Package org.biojava.bio.program.tagvalue

Process files as streams of records, each with tags with values.

See: Description

Package org.biojava.bio.program.tagvalue Description

Process files as streams of records, each with tags with values.

Overview

Many files in biology are structured as multiple records, each of which can be broken down into lines composed from some tag and an associated value. For example, EMBL files have two letter tags and values extend from column 5 to the end of the line. There are a vast array of files all of which have broadly similar structures, and this package aims to provide a framework within which parsing strategies and data consumers can be reused as much as possible.

The data associated with each record is represented by a stream of events encapsulated by callbacks on the TagValueListener interface. It is up to the user to provide implementations of this interface that build static representations of the data if they so wish.

The Parser and Pushing Sub-Documents

Often file formats have embedded sub-documents. For example, in EMBL format files the feature table area is identical to that in GENBANK files if the first five columns are ignored. In ACeDB files, every time an ace-tag is found, it causes a new sub-document to be induced with its own structure and set of allowed tags and values. Python code uses indent depth to represent code blocks.

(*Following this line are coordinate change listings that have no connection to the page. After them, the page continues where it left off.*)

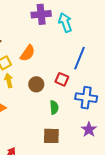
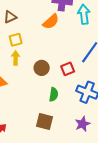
orange semicircle: (28, 53) -> (51, 22), moved
red square: (62, 79) -> (68, 69), turned 32

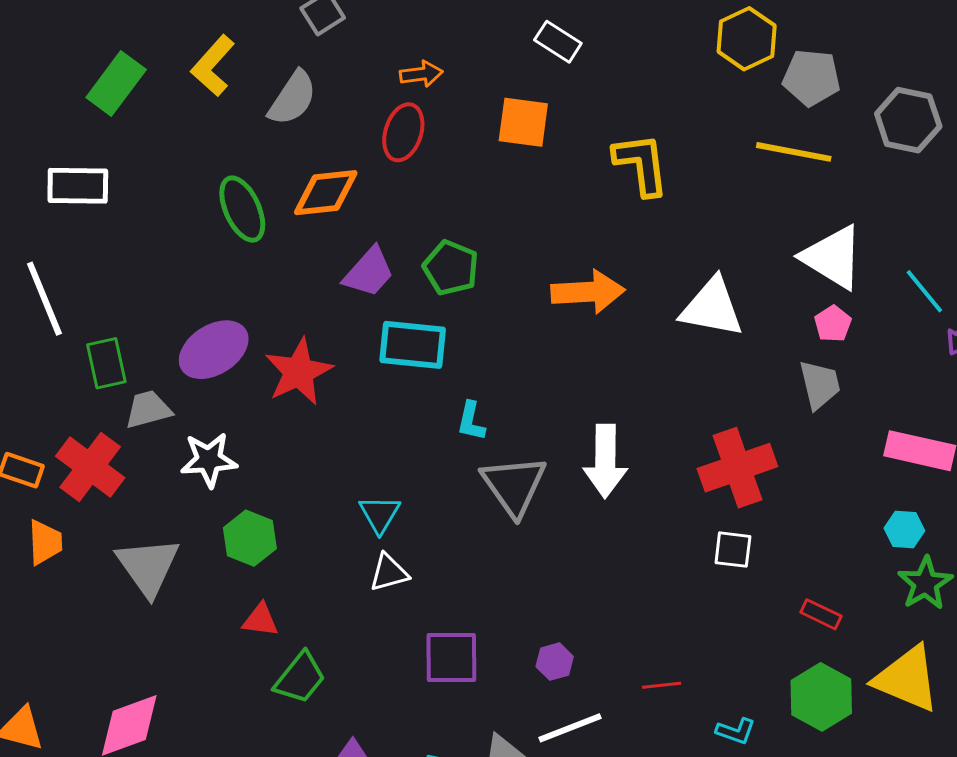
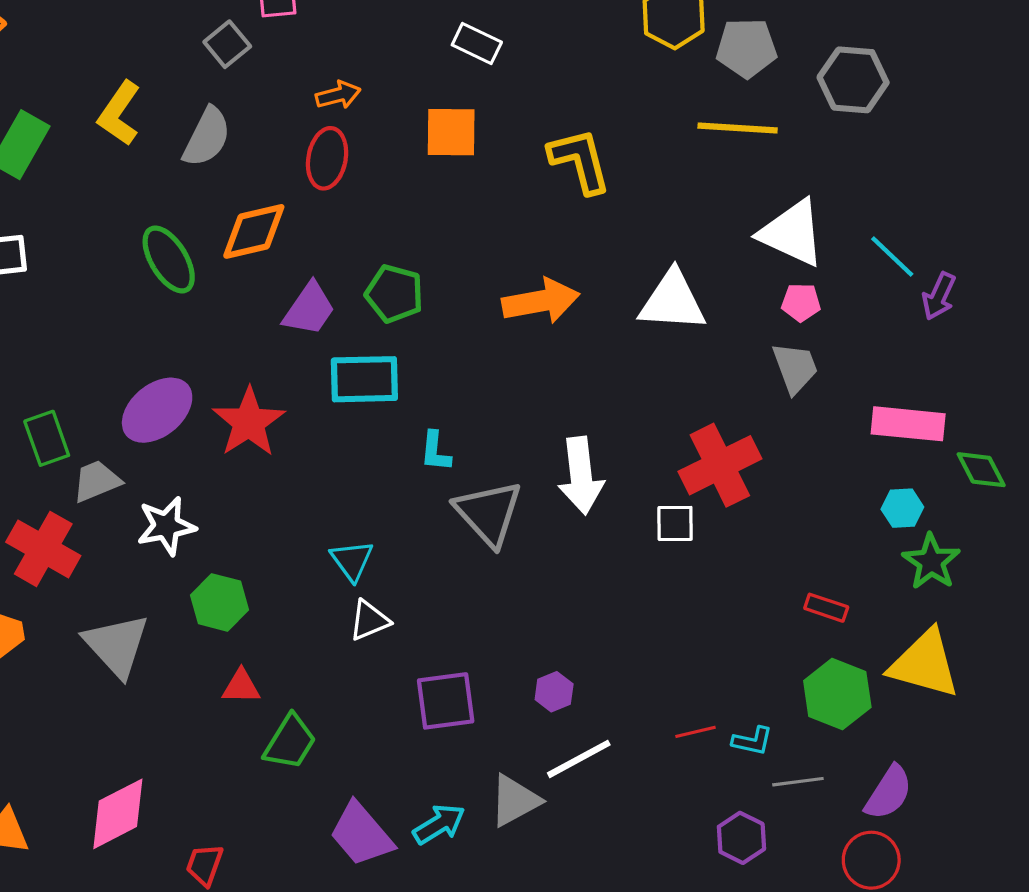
pink pentagon: (833, 324) -> (801, 302), turned -30
white square: (733, 550) -> (675, 523), moved
red line: (662, 685) -> (695, 732), moved

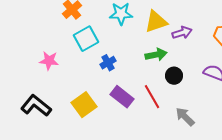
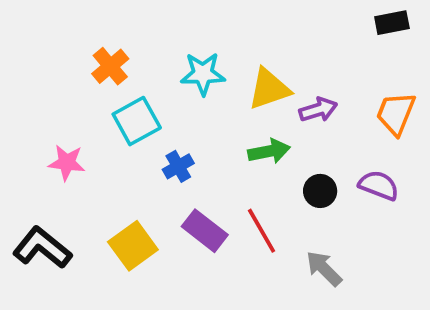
black circle: (174, 76) -> (320, 191), moved

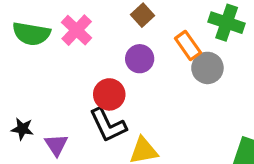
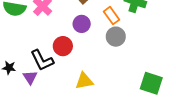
gray circle: (207, 68) -> (116, 37), moved
black L-shape: (108, 125) -> (42, 60), moved

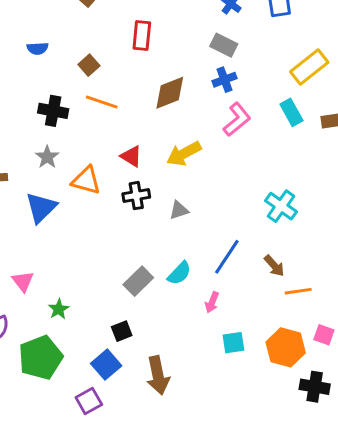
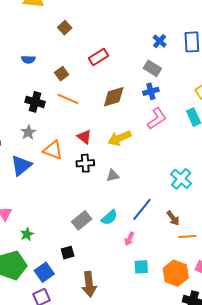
red rectangle: (142, 35) -> (99, 57), turned 48
blue square: (106, 365) -> (44, 272), moved

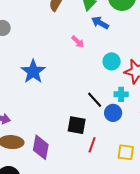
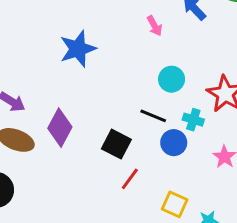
cyan circle: (112, 61) -> (172, 79), moved
black line: (95, 100) -> (153, 116), turned -42
purple diamond: (41, 147) -> (60, 128), moved

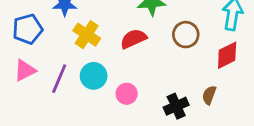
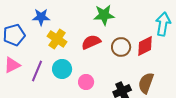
brown circle: (186, 35) -> (121, 47), moved
red diamond: (227, 55) -> (145, 46), moved
brown semicircle: (209, 95) -> (146, 83), size x1.5

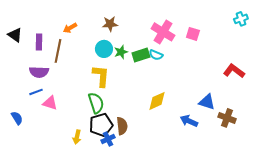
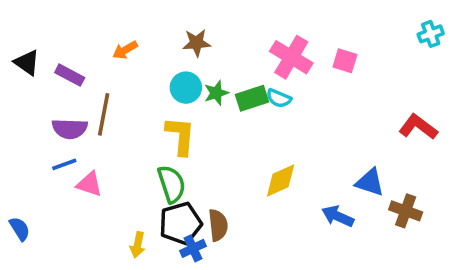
purple rectangle: (39, 42) -> (70, 75), turned -63
brown line: (58, 51) -> (104, 114), moved
blue semicircle: (17, 118) -> (20, 229), moved

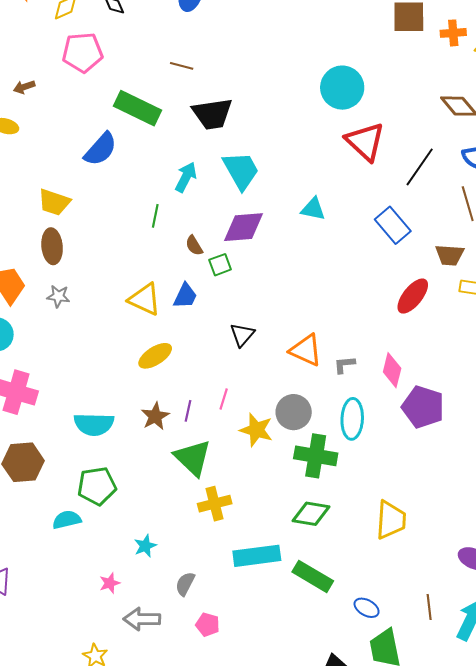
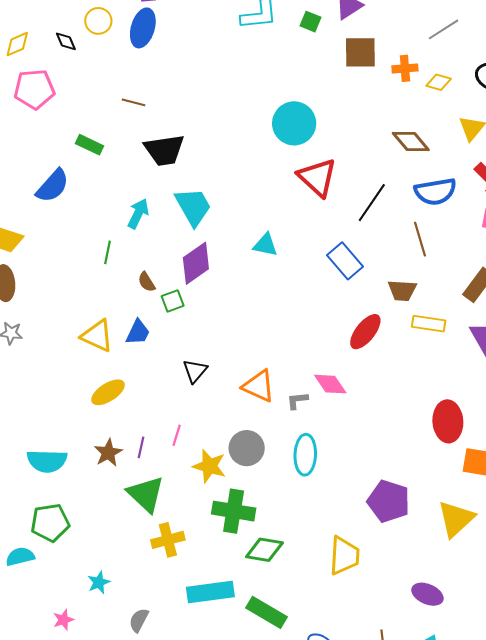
green rectangle: (137, 108) -> (89, 145), size x0.6
purple diamond: (244, 227) -> (196, 263), turned -30
pink diamond: (392, 370) -> (330, 384), moved, turned -48
purple pentagon: (423, 407) -> (389, 501), moved
green cross: (316, 456) -> (234, 511), moved

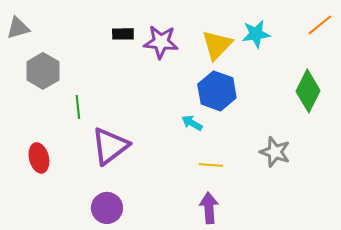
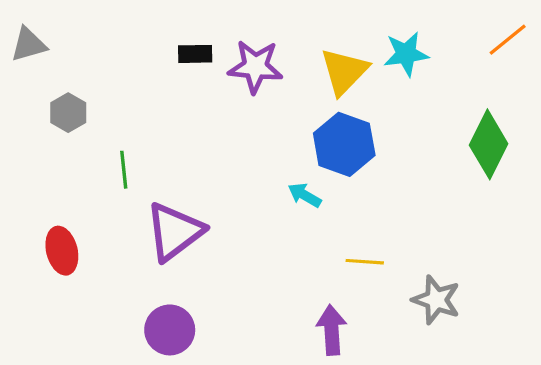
gray hexagon: (43, 71) -> (68, 113), size x0.7
gray star: (275, 152) -> (436, 300), moved
yellow line: (211, 165) -> (365, 262), moved

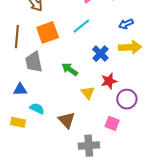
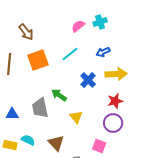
blue arrow: (126, 24) -> (103, 52), moved
gray trapezoid: (34, 62) -> (40, 108), moved
red star: (109, 81) -> (115, 101), moved
cyan semicircle: (37, 109) -> (28, 140), moved

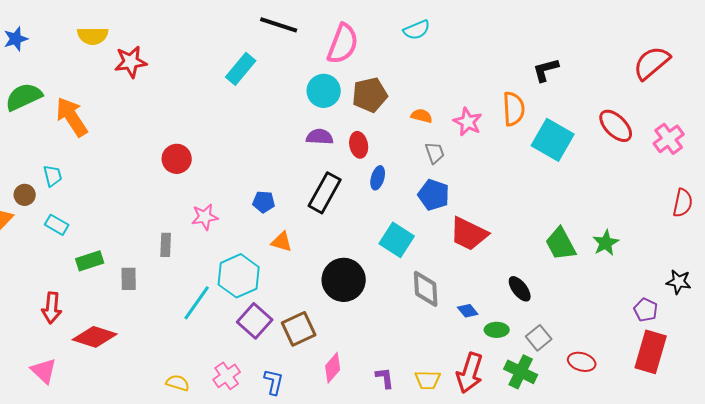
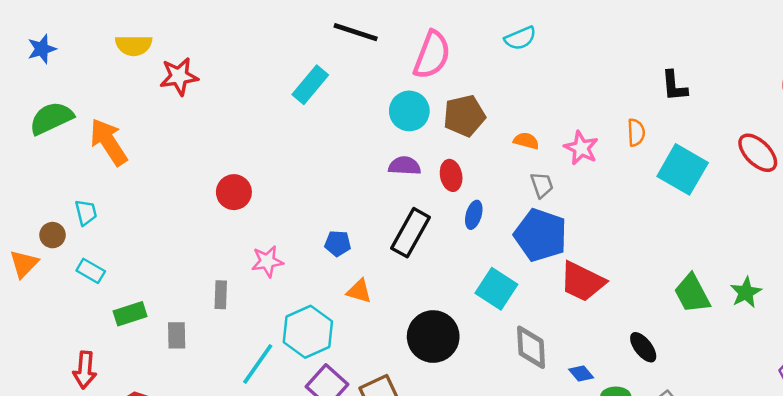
black L-shape: (546, 70) -> (674, 86), turned -80
orange semicircle: (514, 109) -> (636, 132), size x0.7
blue pentagon: (434, 195) -> (541, 235), size x1.4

Parser allows TagValueListener objects to request that all of the values associated with the current tag should be handled by a new TagValueParser and TagValueListener pair. The Parser instance will use the original TagValueParser to process the line as before, and then take the value that would have been handed to the listener's value method, and present it to the newly registered TagValueParser to tokenize into tag and value portions. That tag and value will then be passed onto the new TagValueListener. The new TagValueListener can itself choose to push a new pair of parser and listener to start a new sub-sub-document. This can be repeated to arbitrary depth. As soon as a parser and listener pair are registered, the pushed listener receives a startRecord() message. Once the entire containing record ends (due to a record separator line such as "//", or because the end of file has been reached), or if the tag that caused the delegation ends, the pushed listener will receive the appropriate endTag() message and also endRecord().

TagDelegator is a useful helper class that always delegates to a given parser and listener pair on a given tag.

Rewriting the Event Stream

Often while parsing, you will need to change tag names or modify values. In the simple case, all the tags and values will be String instances. You will probably want different types, such as the numeric objects (Double, Int and their friends), or to instantiate your own objects from these Strings. Additionaly, some values are themselves better represented as lists of more fundamental items. There are several TagValueListener helper classes that extend TagValueWrapper that allow you to configure a chain of event transducors while writing the minimal amount of code.

TagMapper remaps a sub-set of the tags it sees. For example, it could be configured to replace all "FOO_ID" tags with "accession.number".

ValueChanger intercepts the value() calls for specific tags and uses either a ValueChanger.Changer or ValueChanger.Splitter instance to replace or sub-devide the value before passing it onto another listener.